Ghanaians should brace for higher fuel costs starting tomorrow, July 1, as the Chamber of Oil Marketing Companies (COMAC) projects a fresh round of price hikes at retail pumps.
According to COMAC’s market forecast, petrol prices are expected to rise by 2 percent, diesel by a sharper 5 percent, while Liquefied Petroleum Gas (LPG) will see a marginal 1 percent increase. This marks the first upward adjustment since February 2025, breaking nearly five months of relative fuel price stability.
Speaking at a press briefing in Accra, Dr. Riverson Oppong, Chief Executive of COMAC, attributed the imminent increases to recent market and regulatory dynamics, adding that the projections were made even before considering the implementation of the suspended amended Energy Sector Levy.

“Even before the implementation of the amended Energy Sector Levy which has been suspended, our projections indicate that pump prices may be going up,” he stated.
“I can say petrol is likely to go up by 2 percent, LPG may witness a little above 1 percent and Diesel will likely increase by 5 percent. This is after taking all factors into consideration, including NPA price build ups,” Dr. Oppong added.
The Chamber explained that the increases stem from exchange rate movements, global crude oil price changes, and National Petroleum Authority (NPA) price build-ups. The upward adjustments come at a time when the Ghanaian cedi has been experiencing relative stability, which had previously supported falling fuel prices.

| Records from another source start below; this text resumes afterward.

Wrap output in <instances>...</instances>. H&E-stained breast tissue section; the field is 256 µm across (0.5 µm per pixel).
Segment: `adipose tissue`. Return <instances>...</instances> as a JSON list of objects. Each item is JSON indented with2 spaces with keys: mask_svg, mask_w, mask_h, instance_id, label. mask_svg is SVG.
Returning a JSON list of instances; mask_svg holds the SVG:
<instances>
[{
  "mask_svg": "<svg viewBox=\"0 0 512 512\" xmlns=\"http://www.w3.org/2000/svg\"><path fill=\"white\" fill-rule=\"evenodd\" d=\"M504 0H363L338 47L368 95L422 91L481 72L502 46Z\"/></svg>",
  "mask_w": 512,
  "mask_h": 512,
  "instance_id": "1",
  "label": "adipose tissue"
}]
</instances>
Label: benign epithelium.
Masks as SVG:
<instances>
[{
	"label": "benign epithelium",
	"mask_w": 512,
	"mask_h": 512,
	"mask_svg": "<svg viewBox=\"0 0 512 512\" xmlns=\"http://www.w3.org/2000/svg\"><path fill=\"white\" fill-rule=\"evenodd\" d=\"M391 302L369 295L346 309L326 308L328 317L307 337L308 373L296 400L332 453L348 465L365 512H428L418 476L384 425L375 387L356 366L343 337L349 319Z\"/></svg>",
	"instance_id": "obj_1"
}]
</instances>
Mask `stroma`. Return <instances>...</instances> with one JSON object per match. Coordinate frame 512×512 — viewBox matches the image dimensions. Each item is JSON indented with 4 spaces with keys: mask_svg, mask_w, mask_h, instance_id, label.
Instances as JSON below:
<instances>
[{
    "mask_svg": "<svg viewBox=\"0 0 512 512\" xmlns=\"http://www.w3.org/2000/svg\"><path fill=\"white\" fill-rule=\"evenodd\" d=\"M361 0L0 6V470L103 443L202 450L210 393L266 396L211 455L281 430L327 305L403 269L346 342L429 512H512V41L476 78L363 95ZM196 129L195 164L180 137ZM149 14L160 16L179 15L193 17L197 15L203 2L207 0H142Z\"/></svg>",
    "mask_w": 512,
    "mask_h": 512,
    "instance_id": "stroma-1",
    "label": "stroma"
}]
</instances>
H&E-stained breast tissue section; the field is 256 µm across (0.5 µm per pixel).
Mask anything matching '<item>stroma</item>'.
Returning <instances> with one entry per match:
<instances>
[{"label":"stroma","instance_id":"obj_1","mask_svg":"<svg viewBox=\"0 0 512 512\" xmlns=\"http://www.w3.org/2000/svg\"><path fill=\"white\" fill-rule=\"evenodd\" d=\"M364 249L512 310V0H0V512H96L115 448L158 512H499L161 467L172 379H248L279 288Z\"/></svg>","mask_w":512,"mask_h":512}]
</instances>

Analysts warn that the rise in diesel prices, particularly at 5 percent, could have inflationary implications for the economy, given diesel’s role in transportation, logistics, and commercial operations.
Meanwhile, COMAC is urging policymakers to undertake a holistic review of petroleum downstream regulations to enable more cost-effective operations and protect consumers from volatile international price shocks.
“The Chamber is demanding a review in the regulations of the petroleum downstream sector for cost-effective operation,” Dr. Oppong emphasised.
The fuel price hikes may place additional pressure on transport operators, manufacturing companies, and households, who are only beginning to adjust to the marginal relief from recent price declines.